> _STORED DATA_:
+---+

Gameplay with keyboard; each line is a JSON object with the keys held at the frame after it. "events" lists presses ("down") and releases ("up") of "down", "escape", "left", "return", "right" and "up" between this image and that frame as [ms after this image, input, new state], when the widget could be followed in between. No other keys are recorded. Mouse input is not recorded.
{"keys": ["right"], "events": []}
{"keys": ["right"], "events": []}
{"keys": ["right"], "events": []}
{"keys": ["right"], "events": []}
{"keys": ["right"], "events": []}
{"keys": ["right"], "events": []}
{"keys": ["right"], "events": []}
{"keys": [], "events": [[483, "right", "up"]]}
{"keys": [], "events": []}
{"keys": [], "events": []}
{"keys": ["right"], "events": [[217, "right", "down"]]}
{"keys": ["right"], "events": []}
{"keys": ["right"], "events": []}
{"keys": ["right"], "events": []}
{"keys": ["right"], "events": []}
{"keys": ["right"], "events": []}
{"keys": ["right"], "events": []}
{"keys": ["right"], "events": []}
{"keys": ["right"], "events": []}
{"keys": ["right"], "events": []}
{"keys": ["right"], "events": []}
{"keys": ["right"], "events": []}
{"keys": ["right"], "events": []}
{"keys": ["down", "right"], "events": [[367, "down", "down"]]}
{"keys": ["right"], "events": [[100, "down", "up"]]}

+---+

> _WHAT THE EXERCISE ASKS_: Your answer should be the full listing, copied exactly.

> _WRITTEN RESPONSE_:
Gameplay with keyboard; each line is a JSON object with the keys held at the frame after it. "events" lists presses ("down") and releases ("up") of "down", "escape", "left", "return", "right" and "up" between this image and that frame as [ms after this image, input, new state], when the widget could be followed in between. No other keys are recorded. Mouse input is not recorded.
{"keys": ["right"], "events": []}
{"keys": ["right"], "events": []}
{"keys": ["right"], "events": []}
{"keys": ["right"], "events": []}
{"keys": ["right"], "events": []}
{"keys": ["right"], "events": []}
{"keys": ["right"], "events": []}
{"keys": [], "events": [[483, "right", "up"]]}
{"keys": [], "events": []}
{"keys": [], "events": []}
{"keys": ["right"], "events": [[217, "right", "down"]]}
{"keys": ["right"], "events": []}
{"keys": ["right"], "events": []}
{"keys": ["right"], "events": []}
{"keys": ["right"], "events": []}
{"keys": ["right"], "events": []}
{"keys": ["right"], "events": []}
{"keys": ["right"], "events": []}
{"keys": ["right"], "events": []}
{"keys": ["right"], "events": []}
{"keys": ["right"], "events": []}
{"keys": ["right"], "events": []}
{"keys": ["right"], "events": []}
{"keys": ["down", "right"], "events": [[367, "down", "down"]]}
{"keys": ["right"], "events": [[100, "down", "up"]]}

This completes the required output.